Body

Body jokes

Amputation

"Did you hear about the guy who got the left side of his body amputated? He’s all right now."

Thigh

If you scanned my thigh, it would show up as a package of Oreos on the screen.

Memes

Weight

Why I can’t be skinny? I hurt myself for fatting. - Jenny

Hello please I want gain wait. - Jenny year later.

Fish

How do you turn a cat into a fish?

Tell your girl not to wash down there.

Mountain

What’s the difference between a mountain and your girl?

At least the mountain has two hills.

Woman

Why is it okay for a woman to use me when she feels like it, but when I use her body when I feel like it, I am the bad guy?

Cock

Hi guys, I am Logan Taub the toad. I just want to say that my cock is so, so, so tiny.

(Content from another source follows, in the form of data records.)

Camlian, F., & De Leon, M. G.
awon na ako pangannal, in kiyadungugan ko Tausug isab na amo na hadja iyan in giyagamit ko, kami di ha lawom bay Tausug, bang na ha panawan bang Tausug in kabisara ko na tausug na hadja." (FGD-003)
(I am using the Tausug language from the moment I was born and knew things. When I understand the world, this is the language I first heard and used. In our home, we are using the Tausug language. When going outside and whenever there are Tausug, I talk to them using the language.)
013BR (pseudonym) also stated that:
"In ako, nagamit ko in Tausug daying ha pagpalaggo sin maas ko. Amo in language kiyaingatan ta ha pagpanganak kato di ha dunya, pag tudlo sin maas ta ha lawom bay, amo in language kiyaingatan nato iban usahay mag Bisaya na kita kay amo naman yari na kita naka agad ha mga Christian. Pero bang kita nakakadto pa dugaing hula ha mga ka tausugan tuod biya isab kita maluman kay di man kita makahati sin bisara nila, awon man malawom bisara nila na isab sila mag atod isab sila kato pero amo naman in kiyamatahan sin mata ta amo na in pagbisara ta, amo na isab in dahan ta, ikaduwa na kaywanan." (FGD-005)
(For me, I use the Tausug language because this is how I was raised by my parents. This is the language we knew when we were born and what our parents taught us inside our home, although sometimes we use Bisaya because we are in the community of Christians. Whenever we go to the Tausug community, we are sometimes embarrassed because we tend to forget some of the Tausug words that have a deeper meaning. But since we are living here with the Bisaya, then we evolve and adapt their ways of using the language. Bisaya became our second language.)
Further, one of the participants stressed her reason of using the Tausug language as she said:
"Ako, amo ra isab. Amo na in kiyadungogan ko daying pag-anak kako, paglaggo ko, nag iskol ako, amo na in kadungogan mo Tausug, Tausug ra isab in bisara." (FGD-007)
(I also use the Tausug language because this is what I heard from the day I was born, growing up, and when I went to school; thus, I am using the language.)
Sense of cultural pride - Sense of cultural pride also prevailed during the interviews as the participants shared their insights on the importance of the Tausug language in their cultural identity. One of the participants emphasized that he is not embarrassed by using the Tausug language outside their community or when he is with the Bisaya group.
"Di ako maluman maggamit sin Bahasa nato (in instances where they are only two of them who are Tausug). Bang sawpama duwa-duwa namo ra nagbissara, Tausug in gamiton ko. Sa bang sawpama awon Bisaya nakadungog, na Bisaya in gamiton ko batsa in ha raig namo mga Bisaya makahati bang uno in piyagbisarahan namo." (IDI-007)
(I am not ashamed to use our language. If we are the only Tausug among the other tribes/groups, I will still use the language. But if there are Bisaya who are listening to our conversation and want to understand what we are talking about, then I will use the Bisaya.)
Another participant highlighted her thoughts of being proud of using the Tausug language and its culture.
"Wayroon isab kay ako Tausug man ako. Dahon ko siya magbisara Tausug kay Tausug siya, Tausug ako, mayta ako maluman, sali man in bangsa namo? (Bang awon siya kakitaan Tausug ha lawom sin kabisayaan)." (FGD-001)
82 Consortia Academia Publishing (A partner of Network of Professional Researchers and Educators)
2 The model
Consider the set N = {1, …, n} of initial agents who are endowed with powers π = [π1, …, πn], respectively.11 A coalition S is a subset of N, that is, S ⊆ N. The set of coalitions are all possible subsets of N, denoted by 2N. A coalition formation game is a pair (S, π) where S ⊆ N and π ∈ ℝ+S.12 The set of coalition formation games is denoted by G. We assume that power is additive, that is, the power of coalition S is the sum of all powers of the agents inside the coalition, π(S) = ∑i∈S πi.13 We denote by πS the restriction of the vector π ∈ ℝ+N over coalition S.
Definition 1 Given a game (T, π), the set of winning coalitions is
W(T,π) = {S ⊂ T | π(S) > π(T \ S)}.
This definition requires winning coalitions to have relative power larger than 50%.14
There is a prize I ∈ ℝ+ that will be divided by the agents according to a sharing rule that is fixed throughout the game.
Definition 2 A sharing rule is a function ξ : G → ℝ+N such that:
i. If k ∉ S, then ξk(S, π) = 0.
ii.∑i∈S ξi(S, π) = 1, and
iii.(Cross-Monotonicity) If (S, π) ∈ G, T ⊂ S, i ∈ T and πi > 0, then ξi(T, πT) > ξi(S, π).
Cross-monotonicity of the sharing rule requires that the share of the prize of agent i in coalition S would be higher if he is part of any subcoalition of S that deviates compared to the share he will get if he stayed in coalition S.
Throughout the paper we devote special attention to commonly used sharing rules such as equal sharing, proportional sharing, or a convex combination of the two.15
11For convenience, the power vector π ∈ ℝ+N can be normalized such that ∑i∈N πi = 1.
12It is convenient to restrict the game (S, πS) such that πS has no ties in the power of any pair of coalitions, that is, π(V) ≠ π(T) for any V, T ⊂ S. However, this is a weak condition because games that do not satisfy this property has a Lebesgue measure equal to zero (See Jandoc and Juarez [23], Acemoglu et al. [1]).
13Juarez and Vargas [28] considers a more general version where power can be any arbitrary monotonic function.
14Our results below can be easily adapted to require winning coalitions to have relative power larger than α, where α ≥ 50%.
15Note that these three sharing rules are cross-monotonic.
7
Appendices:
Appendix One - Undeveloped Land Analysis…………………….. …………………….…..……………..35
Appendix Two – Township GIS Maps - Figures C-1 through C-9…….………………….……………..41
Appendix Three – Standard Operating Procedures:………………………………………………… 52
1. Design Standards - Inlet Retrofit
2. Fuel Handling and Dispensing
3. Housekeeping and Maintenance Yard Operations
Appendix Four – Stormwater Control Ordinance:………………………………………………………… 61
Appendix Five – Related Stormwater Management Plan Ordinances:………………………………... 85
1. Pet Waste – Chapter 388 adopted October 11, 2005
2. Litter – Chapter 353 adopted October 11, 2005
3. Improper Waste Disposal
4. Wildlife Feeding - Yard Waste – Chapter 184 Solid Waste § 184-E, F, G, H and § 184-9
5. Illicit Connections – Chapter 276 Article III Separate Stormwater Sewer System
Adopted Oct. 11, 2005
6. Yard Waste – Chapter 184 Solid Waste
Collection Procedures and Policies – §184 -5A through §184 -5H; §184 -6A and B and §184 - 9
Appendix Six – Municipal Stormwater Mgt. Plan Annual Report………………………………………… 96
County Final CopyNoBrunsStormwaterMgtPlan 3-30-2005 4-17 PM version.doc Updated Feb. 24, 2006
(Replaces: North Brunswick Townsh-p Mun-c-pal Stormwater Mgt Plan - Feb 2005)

It could fit 50 times in the crack of my butt chin!!!!! Also, I am trans👍

Hair

He probably picks hair off his dad’s dick, then probably puts it in his hair.

Mama

Yo mama so fat it took Nationwide three years to get on her good side.

Eye

What does the right eye say to the left eye?

Between you and me, something smells!

Uncle

This is not a joke, but if your uncle tells you, "Bend over, touch your toes, I'll show you where the monster goes," don't do it, hehehehehe.

Hairline

You're hairline is like I was so fat Dora the Explorer couldn't find your numbers!

Boob

Sally had 9 pounds of boobs (9), which was 2 2 many (922), so on the 9th of the month (9229) at 6pm (92296) on 68 street (922968), she went to doctor x to get 6 operations (922968x6) and left her (flip your calculator) boobless.

Player

The dirtiest football player in my school was the smallest.

He was just trying to find out who was tickling his balls.